Ups and Downs

So far I am doing so well with this whole new ‘eating healthily’ and trying my best to keep up the exercise and I really mean that… I’m trying my best.

It should be easy to just cut something out and replace it with something else right? You just don’t eat the other thing and then eat the new thing (or something like that)?

No, I have fallen off the waggon once or twice over the last week and it has upset me, made me feel sick (physically) and made me feel fat and like I should just give up on everything and be a fat slob who sits on the sofa moaning about how unfair the world is.

So what have I been binging on? 

Weird things actually… one of which is icing sugar and cake batter.
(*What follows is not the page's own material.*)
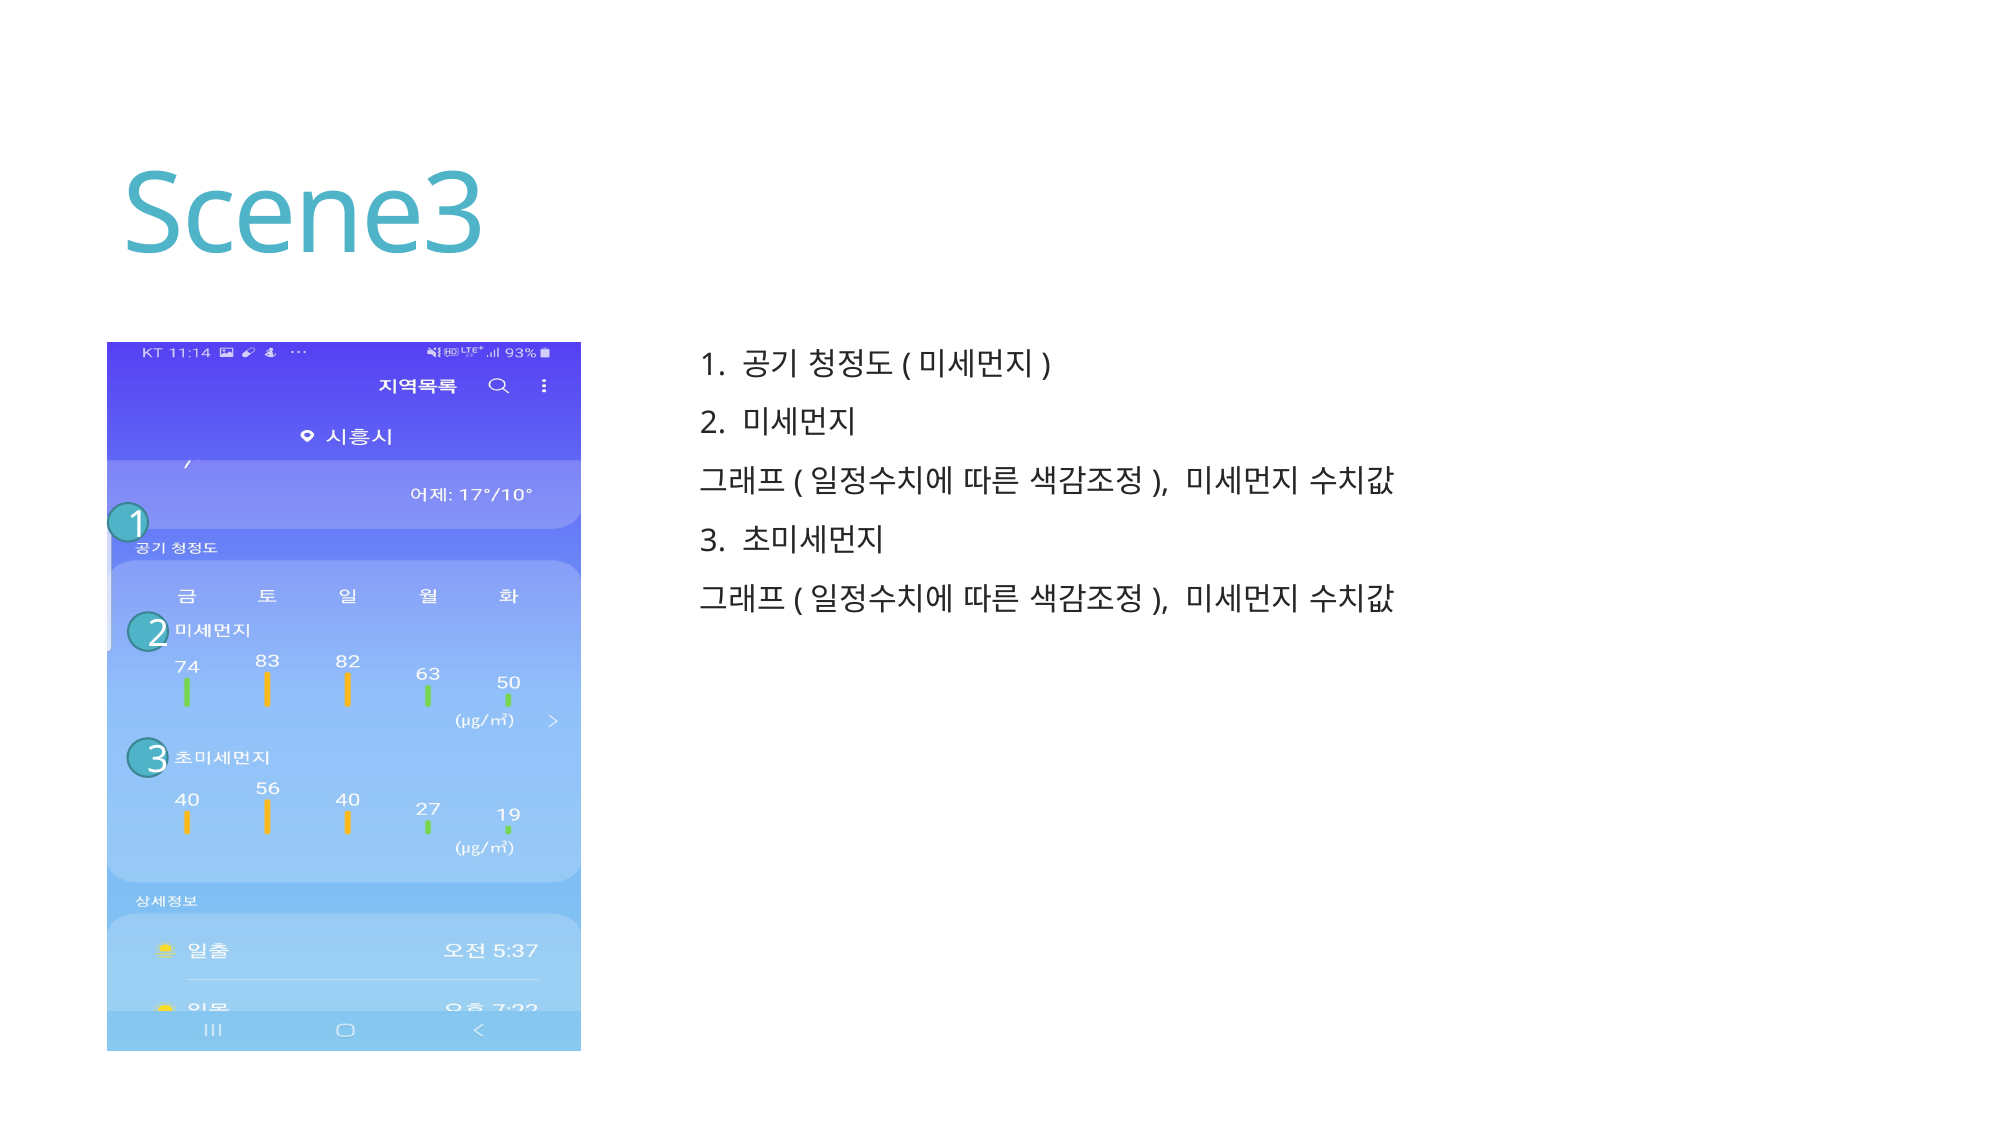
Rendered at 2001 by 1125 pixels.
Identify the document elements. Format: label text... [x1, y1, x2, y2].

title Scene3 [107, 81, 1875, 354]
list 1. 공기 청정도(미세먼지) 2. 미세먼지 그래프(일정수치에 따른 색감조정), 미세먼지 수치값 3. 초미세먼지 그래프(일정수치에 따른 색감조정), 미세먼지 수치값 [669, 342, 1435, 1051]
picture [107, 341, 581, 1052]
I just whip up these quickly in a mug and sit there crying to myself about how life is so hard eating it with a spoon (hypothetically speaking). After I finish a spoonful or two I feel physically sick but I haven’t let myself be sick, just to remind myself how it feels when I fall off the wagon a bit.

I know some people like Deliciously Ella discourage you from counting calories. But I disagree with her on this hugely. Just because something is healthy doesn’t mean it is ok to eat lots of it. It means it is good for us in moderation and I need to track this and moderate my eating habits.

Yesterday (and the day before that) I did quite well…. I had two spoonfuls of cake batter and a bit of icing sugar and that was literally it when it comes to remind sugars and things that aren’t good for us. Otherwise I ate fruit / bulgar / veggies and a bit of tofu (oh and a little bit of bread but nothing to worry about).

I just wanted to write this blog so you all know that I am human and not some magical person who will loose 4 stone (56 pounds) and stay healthy forever. This is a hard mountain to climb and sometimes I am going to stop and rest for a moment and feel like turning around to go back to the comfort I once knew. But that just isn’t me. I am determined to succeed on this even if it takes until Christmas 2017.

Something else that I want to rant about quickly is the fact people post status on social media moaning about their bodies / foodie habits but seldom do anything about it. People stop doing this. It isn’t healthy for you, me or anyone else… I know you’re probably doing it to make yourself feel better and laugh at the situation at hand, but it just doesn’t do us any favours. Keep a positive mind and walk more, stand more, eat less and drink water! Thats what I do!

Anyway, just wanted to post this to remind everyone it isn’t easy but it will be in a few weeks time once I get into the swing of things and slowly but surely stop craving terrible sugary badness.